Hal tersebut oleh Zbigniew Brzezinski ahli strategi top Amerika, digambarkan sebagai “Eurasia Balkan” karena sifatnya yang beragam secara etnis mirip dengan sebagian besar Eropa Timur.
Tetapi dengan penarikan AS yang kacau baru-baru ini dari Afghanistan, Washington menyerahkan ruang kepada pemain utama seperti Rusia dan China, dua pemain kuat di Great Game of Central Asia yang baru, menurut para ahli.
“Minat AS di Asia Tengah telah sangat menurun dalam beberapa tahun terakhir karena berbagai alasan. Kebanyakan orang Amerika tampaknya menerima – dengan sukarela atau tidak – bahwa kawasan itu berada di bawah pengaruh Rusia,” ujar Ikboljon Qoraboyev, profesor Hubungan Internasional di Universitas M. Narikbayev KAZGUU, di Nur-sultan, Kazakhstan, seperti dilansir dari TRTWorld, Selasa (24/8).
“Penarikan itu mungkin semakin meningkatkan penurunan minat di Asia Tengah di Washington dan pembuat kebijakan Amerika mungkin menyimpulkan bahwa pengaruh Rusia tidak berkurang meskipun ada upaya AS,” Qoraboyev, seorang Uzbek, mengatakan kepada TRT World.
Akibatnya, wilayah tersebut mungkin dibiarkan untuk melengkapi dominasi Rusia, menurut profesor tersebut.
Kekacauan Saat Ini
Sementara tujuan Amerika tidak berubah di kawasan secara teoritis, “kemampuan AS untuk mencapai salah satu dari tujuan tersebut untuk membuat kemajuan” dalam arti praktis jelas telah berubah menjadi lebih buruk, ungkap Matthew Bryza, mantan duta besar AS untuk Azerbaijan.
“Penarikan AS yang tidak terencana dan tidak terkoordinasi yang memalukan ini telah benar-benar melemahkan kredibilitas AS baik di dalam sekutu NATO-nya dan juga dengan teman-teman dan mitranya seperti negara-negara Asia Tengah dan tentu saja dengan Afghanistan dan rakyatnya,” Bryza memberi tahu TRT World.

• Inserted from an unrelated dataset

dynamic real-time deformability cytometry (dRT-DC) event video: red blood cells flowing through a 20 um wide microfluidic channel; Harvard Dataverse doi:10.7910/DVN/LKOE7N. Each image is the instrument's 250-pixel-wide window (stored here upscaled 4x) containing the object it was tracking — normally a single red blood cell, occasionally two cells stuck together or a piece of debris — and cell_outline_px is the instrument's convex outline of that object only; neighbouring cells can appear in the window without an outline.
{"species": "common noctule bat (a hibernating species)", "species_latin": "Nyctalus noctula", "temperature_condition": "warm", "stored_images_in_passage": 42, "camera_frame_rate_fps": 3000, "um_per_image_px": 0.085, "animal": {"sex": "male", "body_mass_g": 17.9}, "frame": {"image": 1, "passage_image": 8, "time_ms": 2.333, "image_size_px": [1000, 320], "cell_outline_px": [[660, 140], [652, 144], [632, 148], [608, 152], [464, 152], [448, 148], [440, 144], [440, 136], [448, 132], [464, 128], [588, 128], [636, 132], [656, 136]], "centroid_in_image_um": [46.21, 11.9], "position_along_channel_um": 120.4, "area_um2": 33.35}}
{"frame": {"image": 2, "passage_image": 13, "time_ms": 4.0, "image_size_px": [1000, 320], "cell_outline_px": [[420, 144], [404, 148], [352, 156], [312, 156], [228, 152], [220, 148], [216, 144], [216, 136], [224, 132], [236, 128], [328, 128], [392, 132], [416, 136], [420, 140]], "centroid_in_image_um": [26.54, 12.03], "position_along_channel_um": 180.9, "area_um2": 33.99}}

Menurut diplomat Amerika, yang telah bekerja di bawah beberapa pemerintahan AS tentang bagaimana membentuk kebijakan Asia Tengah menyatakan bahwa penarikan “telah meninggalkan kekosongan tidak hanya dalam hal kekuasaan di Afghanistan tetapi dalam persepsi apakah AS dapat menjadi mitra yang dapat diandalkan atau tidak. di bagian dunia itu, Asia Tengah.”
Dia menambahkan bawha penarikan AS akan memungkinkan lebih banyak persaingan dari China dan Rusia dan mereka akan melihat penarikan itu sebagai peluang untuk memperluas pengaruh mereka di seluruh kawasan.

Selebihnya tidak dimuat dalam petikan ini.